Em 24 de julho de 2024, a Receita Federal publicou a Instrução Normativa RFB nº 2.205/2024 com o objetivo de regulamentar as novas regras relativas à exclusão de multas e juros sobre débitos em discussão nos processos administrativos decididos pelo voto duplo, também conhecido como “voto de qualidade”. No entanto, essa instrução normativa foi além de sua função ao impor restrições não previstas em lei aos processos dos contribuintes.
Após anos de discussão, inclusive no STF (Supremo Tribunal Federal), sobre a validade do voto duplo dado por um representante do Fisco em julgamentos empatados devido à formação paritária das turmas julgadoras (número igual de representantes do fisco e dos contribuintes), o governo federal editou a Lei nº 14.689, de 20 de setembro de 2023, alterando dispositivos do Decreto nº 70.235/1972.
Essa lei decidiu pela manutenção do voto duplo, estabelecendo que, nos casos decididos favoravelmente ao Fisco, as multas deveriam ser excluídas e, se aplicável, a representação para fins penais cancelada. Além disso, se o contribuinte optasse por quitar o débito no prazo de 90 dias após o julgamento, os juros também seriam excluídos.
Contudo, a nova instrução normativa pretende restringir os benefícios da lei, ao prever que a exclusão da multa não se aplicaria às multas isoladas, aduaneiras e moratórias (aquelas de 20%).

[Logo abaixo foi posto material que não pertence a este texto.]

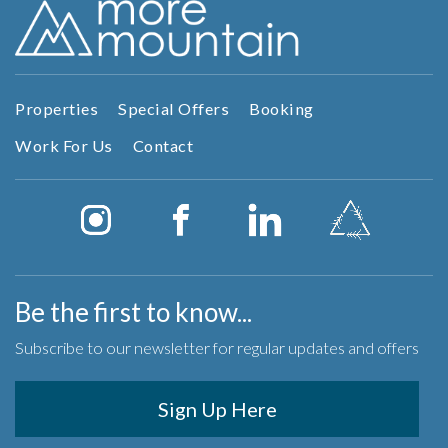
Properties
Special Offers
Booking
Work For Us
Contact
Be the first to know...
Subscribe to our newsletter for regular updates and offers
Sign Up Here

Essa restrição constitui uma grave violação ao princípio constitucional da legalidade, conforme previsto no artigo 97 do Código Tributário Nacional, uma vez que uma norma infralegal não pode restringir os efeitos da lei, mas apenas regulamentá-la, definindo os procedimentos para sua aplicação e esclarecendo pontos específicos.
Benefício não valeria em julgamentos do Carf
Outra violação sensível cometida pela instrução normativa é a afirmação de que os “benefícios” concedidos pela lei não poderiam ser aplicados aos casos julgados definitivamente pelo Carf até 12 de janeiro de 2023.
Do ponto de vista das multas, a IN RFB nº 2.205/2024 afronta o artigo 106, II, “c” do CTN, que estabelece que uma lei que imponha penalidade mais benéfica em relação à anteriormente aplicada deve ter efeitos retroativos, de modo a reduzir a exigência em curso, seja em discussão administrativa, judicial ou mesmo pendente de pagamento.
No que se refere à representação criminal, a violação é a mesma. A manutenção da representação criminal em caso de encerramento do processo pelo voto duplo fere o princípio do in dubio pro reo, que garante que o réu não pode ser condenado em caso de dúvida.
Por fim, a instrução normativa ainda criou uma regra que determina que o pagamento realizado com exclusão da multa e dos juros constitui uma confissão irretratável do débito, impedindo o contribuinte de ajuizar ação judicial para questionar a exigibilidade do débito pago. Isso configura mais uma violação à Constituição, especificamente ao direito fundamental de acesso à justiça previsto no inciso XXXV do artigo 5º, além de transgredir o princípio da legalidade.
Como se pode observar, a norma em questão possui diversos pontos passíveis de questionamento, o que provavelmente levará os contribuintes e as associações representativas da classe ao Poder Judiciário, aumentando a litigiosidade sobre o tema e frustrando o objetivo da Lei nº 14.689/2024.